Couples Therapy hinges on its claim of access to something genuinely private. To make that claim, the show must first revive the savvy viewer’s faith in privacy’s existence. Guralnik’s complaints about the impossible burden borne by paired relationships find an echo in our expectations of a show like this one—for a taste of intimacy, reality, the narrative purity equated with personal revelation. In fact, the show is notable for how little of its subjects it reveals. B-roll of the pairs waking up together, ignoring each other at home, and walking arm-in-arm in the street threads throughout the episodes. The viewer is invited to deduce from these brief, purely visual windows on the couples’ lives beyond therapy a set of clues to their fate.

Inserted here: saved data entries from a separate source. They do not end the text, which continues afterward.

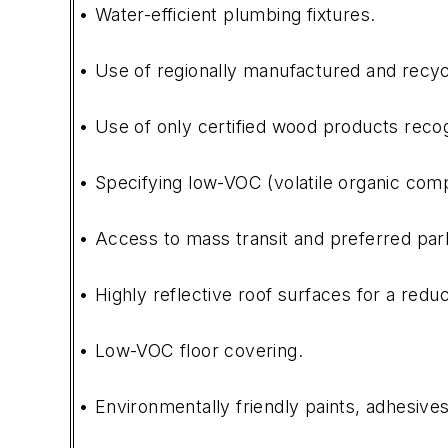
• Water-efficient plumbing fixtures.
• Use of regionally manufactured and recyc
• Use of only certified wood products reco
• Specifying low-VOC (volatile organic comp
• Access to mass transit and preferred parki
• Highly reflective roof surfaces for a redu
• Low-VOC floor covering.
• Environmentally friendly paints, adhesives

Mostly, though, the images further a sense of the couples as generic, figurative, less than particular.
Though she makes no strictly personal disclosures, Guralnik is the show’s most sustained, specific presence. In this she departs from the popular role of adviser as radical empath: She relates to her patients’ problems—sometimes her dreams take place in conversation with theirs—but the show presents her struggle as very much her own, and that of her profession. To be of use to couples seeking a common reality requires an approach to truth that favors dispassion, intellect, reasoned analysis. Her sessions with Goldman are the most satisfying part of Couples Therapy because they reveal the vigilance and exhaustion of that work, and hint at its futility.
“Let’s not equate the feeling with truth,” Guralnik cautions in one session. The reminder is more curious within a show whose sensational premise no amount of good taste can disguise. To those who might dismiss Couples Therapy as documentary clickbait,the producers have invoked a higher mission: revealing the truth of how therapy works. For sheer impossibility, the plight of the earnest documentarian may rival that of the psychoanalyst; the relationship of image to truth is a marriage no amount of therapy can save. More than the truth of therapy, the show demonstrates persistence in the face of all sorts of troubled relationships.
One of those involves the viewer, who may find her learned appetites—for realness, exposure, and big feels—frustrated, her ready judgments challenged. Guralnik’s warning about truth and emotion extends to that same viewer, the one groping her way forward, post-thought and mid-overstimulation, consuming the blights of others like it’s her job. Our heroine knows it’s hopeless, she’s in the same fight. She feels for us all. “Bizarre profession,” says Guralnik in the final episode, her face tired and amazed. “So bizarre!”